The Power of Film

Consumer brands have long understood the immense influence of popular culture in shaping trends and reaching consumers. Film, in particular, serves as a showcase for emergent design in fashion, technology, music, and art.

The Bond franchise is the obvious example: Tom Ford suits, Omega watches, HP gadgets. But film’s power extends beyond product placement. It conveys the soft power of brands by embedding their aesthetics into culture without resorting to the hard sell.

Consider Giorgio Armani in Paul Schrader’s American Gigolo (1980), Yves Saint Laurent in Tony Scott’s The Hunger (1983), or Jean Paul Gaultier in Peter Greenaway’s The Cook, the Thief, His Wife and Her Lover (1989). These films did not rely on advertising tie-ins, yet they helped define the visual language of their eras. They succeeded because film functions as a design ecosystem — a medium where fashion, architecture, music, and art converge and cross-pollinate.

Film doesn’t just display design trends; it incubates them. The Hunger may have featured Saint Laurent costumes, but it also propelled the band Bauhaus to prominence and ignited a Bauhaus design revival in the 1980s. At its most effective, film synthesises multiple creative disciplines into a seamless whole — as exemplified by Tom Ford’s films, where fashion, architecture, and art coalesce with cinematic precision.

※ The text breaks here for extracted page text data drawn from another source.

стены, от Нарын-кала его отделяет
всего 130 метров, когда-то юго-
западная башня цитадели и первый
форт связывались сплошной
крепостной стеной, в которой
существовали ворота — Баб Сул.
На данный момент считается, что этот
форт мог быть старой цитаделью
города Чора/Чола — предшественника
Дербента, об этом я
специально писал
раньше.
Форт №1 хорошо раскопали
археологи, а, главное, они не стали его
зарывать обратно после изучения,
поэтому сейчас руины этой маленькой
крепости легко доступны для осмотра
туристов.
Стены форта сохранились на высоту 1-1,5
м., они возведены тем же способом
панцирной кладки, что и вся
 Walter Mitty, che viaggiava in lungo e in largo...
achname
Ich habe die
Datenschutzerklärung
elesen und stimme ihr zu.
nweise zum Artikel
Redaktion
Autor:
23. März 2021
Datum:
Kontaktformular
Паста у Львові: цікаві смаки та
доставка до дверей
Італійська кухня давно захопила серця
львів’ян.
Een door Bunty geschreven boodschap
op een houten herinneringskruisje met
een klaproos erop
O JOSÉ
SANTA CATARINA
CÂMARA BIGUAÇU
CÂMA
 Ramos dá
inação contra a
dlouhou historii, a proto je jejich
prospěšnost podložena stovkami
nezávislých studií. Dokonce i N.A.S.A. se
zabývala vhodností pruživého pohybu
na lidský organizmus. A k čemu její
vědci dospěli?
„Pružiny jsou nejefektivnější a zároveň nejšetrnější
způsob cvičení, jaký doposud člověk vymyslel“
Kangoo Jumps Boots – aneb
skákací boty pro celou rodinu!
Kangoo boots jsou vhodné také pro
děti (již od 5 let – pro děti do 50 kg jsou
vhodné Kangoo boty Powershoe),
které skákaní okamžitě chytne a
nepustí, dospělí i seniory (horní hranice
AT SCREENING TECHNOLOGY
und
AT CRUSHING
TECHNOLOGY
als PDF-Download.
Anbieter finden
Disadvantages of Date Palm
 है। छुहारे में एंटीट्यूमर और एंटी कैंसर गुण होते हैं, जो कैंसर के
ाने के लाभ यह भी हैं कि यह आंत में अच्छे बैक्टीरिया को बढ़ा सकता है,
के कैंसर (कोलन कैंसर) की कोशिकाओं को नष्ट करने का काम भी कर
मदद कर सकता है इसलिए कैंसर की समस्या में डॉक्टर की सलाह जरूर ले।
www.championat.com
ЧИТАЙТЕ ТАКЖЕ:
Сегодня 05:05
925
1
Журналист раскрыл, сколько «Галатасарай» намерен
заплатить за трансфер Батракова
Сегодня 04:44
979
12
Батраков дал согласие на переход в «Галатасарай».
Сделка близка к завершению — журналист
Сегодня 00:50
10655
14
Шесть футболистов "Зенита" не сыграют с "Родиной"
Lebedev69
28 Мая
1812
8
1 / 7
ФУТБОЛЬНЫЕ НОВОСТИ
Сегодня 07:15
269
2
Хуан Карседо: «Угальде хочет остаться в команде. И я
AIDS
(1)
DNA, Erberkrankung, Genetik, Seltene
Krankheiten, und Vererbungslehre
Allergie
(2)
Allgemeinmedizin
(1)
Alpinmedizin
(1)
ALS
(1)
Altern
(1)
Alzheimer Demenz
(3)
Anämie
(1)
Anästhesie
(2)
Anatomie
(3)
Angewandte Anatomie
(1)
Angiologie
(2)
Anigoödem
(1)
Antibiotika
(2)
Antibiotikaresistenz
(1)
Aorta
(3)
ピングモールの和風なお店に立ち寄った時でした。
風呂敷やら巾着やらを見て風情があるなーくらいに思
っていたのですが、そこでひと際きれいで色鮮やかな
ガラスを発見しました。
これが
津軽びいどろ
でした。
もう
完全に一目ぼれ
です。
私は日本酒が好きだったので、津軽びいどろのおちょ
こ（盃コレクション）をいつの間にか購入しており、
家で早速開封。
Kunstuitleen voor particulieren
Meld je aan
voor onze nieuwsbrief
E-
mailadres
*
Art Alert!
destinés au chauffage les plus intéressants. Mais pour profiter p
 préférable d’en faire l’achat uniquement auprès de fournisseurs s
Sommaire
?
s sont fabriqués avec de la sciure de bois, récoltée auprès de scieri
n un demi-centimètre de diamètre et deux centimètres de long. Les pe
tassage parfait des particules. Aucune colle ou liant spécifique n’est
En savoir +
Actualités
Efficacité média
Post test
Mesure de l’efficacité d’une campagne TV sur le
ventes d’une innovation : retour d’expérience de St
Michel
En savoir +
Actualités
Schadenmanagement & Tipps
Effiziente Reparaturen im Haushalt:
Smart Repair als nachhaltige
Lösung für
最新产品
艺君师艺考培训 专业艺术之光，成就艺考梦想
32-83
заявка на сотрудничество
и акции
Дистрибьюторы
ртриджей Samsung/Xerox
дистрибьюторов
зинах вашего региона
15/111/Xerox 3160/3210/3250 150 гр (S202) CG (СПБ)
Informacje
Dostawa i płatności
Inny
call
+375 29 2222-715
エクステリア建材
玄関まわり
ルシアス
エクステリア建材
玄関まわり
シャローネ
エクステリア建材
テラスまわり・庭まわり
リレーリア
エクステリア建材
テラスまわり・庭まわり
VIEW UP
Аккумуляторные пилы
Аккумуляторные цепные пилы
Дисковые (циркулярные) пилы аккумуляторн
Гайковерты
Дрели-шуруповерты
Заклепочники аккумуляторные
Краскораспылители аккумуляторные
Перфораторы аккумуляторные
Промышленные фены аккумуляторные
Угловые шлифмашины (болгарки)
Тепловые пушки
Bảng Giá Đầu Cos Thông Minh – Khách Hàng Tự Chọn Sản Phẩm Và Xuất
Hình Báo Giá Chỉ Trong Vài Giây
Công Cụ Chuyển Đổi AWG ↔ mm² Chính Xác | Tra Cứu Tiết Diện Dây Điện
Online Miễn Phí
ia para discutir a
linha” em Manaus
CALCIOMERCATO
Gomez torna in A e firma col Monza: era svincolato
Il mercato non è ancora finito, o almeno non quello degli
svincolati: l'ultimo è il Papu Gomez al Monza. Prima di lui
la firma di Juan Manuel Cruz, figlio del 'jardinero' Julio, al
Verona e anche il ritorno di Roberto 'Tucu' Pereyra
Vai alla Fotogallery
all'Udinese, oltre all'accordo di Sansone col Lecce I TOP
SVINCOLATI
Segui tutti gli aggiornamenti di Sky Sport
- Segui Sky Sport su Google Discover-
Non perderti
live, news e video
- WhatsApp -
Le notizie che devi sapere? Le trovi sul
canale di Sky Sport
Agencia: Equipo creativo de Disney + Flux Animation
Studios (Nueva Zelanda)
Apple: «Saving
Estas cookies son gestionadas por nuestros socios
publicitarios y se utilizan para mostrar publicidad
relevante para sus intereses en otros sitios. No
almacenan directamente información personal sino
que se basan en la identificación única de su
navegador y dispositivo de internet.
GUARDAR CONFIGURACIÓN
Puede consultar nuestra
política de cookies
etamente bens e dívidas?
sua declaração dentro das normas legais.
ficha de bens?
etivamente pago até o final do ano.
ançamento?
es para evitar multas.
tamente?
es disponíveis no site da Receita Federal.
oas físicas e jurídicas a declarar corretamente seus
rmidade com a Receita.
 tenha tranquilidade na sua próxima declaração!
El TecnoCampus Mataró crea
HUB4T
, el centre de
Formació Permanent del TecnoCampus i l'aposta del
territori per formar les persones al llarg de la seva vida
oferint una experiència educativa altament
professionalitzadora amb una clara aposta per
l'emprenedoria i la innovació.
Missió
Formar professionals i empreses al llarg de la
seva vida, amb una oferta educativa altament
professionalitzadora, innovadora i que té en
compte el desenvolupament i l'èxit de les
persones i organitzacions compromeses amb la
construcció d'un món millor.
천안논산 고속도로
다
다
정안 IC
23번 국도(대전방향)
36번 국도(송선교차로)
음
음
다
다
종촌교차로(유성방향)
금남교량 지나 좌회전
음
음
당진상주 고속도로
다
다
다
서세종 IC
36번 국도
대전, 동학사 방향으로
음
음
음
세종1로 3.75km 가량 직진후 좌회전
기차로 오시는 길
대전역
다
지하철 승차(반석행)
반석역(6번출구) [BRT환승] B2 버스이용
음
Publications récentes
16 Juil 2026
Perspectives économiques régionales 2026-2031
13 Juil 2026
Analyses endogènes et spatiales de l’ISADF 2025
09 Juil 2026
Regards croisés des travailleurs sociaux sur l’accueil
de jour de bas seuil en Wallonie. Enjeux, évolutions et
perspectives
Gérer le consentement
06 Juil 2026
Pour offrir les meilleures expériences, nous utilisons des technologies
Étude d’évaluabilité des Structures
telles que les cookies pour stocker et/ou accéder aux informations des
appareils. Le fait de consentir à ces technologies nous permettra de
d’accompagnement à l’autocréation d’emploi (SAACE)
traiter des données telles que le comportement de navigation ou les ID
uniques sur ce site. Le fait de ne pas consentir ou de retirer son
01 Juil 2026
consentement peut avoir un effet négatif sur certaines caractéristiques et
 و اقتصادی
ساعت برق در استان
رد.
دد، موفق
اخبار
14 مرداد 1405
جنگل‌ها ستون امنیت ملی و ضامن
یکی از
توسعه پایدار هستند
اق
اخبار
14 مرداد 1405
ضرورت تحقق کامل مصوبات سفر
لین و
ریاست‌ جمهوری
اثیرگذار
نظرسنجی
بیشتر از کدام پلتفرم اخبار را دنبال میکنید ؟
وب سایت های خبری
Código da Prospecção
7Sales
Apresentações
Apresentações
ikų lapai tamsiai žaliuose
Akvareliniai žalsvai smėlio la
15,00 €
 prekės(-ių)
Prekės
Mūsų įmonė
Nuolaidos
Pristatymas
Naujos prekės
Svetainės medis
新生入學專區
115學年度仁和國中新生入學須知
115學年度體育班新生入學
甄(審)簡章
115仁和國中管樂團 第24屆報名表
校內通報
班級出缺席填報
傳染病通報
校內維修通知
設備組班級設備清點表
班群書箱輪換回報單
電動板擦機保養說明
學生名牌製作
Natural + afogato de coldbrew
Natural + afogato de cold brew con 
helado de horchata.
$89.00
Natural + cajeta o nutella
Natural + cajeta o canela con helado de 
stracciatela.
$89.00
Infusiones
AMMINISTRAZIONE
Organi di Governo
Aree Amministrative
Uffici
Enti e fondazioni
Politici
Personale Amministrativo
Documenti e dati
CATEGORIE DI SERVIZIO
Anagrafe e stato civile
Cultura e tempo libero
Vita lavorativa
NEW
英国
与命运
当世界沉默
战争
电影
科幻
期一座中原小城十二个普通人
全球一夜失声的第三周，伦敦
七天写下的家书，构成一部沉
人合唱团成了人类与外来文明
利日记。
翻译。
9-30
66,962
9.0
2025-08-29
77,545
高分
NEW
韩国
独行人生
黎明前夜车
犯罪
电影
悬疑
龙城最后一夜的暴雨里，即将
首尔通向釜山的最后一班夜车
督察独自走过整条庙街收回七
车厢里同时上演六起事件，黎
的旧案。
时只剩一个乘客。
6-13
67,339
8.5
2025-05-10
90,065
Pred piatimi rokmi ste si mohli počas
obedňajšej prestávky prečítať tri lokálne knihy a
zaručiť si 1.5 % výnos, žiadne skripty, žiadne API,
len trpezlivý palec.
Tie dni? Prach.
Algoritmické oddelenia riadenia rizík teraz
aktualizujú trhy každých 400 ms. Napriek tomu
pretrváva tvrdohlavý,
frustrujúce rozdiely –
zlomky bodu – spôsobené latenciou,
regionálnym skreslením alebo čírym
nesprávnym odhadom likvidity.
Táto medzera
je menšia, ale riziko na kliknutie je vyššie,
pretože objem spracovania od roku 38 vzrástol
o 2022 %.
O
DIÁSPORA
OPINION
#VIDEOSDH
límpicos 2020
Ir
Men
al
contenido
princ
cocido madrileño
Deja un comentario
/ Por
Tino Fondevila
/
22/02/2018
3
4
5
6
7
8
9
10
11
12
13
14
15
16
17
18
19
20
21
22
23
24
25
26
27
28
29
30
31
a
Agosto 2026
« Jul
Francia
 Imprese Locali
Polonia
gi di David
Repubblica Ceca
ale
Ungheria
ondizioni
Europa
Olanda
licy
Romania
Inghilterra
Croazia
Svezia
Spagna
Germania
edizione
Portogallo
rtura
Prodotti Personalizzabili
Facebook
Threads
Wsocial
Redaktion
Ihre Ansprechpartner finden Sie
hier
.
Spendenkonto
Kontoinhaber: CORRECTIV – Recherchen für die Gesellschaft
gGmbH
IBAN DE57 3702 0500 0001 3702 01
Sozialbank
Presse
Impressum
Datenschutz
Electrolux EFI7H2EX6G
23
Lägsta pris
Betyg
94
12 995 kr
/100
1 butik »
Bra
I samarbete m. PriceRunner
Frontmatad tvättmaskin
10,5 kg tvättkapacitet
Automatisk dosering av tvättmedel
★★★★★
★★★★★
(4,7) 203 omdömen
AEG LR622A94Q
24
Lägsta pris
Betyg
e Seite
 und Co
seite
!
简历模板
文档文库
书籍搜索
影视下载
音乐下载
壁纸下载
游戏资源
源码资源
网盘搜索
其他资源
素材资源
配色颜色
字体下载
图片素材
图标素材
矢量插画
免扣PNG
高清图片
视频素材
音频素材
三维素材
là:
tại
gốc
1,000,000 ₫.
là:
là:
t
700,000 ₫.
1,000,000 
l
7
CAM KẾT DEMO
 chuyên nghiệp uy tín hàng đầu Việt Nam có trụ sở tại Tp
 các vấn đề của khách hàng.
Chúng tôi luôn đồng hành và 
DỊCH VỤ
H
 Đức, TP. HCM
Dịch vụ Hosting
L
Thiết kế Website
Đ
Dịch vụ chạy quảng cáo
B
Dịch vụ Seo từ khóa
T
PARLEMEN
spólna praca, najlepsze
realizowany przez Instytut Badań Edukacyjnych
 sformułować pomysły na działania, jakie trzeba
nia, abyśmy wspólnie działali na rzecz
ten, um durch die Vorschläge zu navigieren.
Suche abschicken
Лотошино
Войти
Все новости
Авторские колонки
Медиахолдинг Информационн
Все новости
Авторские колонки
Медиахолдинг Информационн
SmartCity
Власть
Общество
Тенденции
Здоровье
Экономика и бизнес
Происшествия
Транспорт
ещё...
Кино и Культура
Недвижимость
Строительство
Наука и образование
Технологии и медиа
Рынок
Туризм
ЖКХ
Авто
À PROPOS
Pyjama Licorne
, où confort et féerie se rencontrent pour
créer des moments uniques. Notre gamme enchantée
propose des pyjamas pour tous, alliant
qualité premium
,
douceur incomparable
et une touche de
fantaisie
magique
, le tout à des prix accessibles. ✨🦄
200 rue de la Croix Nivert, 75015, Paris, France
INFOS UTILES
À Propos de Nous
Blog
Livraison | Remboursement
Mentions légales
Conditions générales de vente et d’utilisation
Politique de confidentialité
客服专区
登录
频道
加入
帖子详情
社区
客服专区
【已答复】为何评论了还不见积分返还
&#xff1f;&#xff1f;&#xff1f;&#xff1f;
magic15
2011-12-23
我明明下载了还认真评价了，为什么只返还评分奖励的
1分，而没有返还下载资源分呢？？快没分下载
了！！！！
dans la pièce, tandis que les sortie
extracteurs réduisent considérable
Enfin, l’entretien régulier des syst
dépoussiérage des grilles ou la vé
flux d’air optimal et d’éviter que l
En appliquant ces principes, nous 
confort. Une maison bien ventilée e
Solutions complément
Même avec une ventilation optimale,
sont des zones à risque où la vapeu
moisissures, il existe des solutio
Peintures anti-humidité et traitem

But what about the consumer commodity with the highest price point: property?

Here, the opportunity remains largely untapped. Developers rarely engage with film or popular culture as a way to shape desire. This is partly because property is too often framed as construction rather than consumer product. It is also because architecture, protected by its own professional gatekeeping, approaches film only when architecture itself plays the protagonist. The result is an insular, parochial view of cinema — one that ignores its potential to transform property from a financial asset into a fully-fledged cultural object.

If Tom Ford can merge fashion, architecture, and film into a seamless cultural statement, why can’t developers do the same with property — the most expensive and immersive consumer product of all?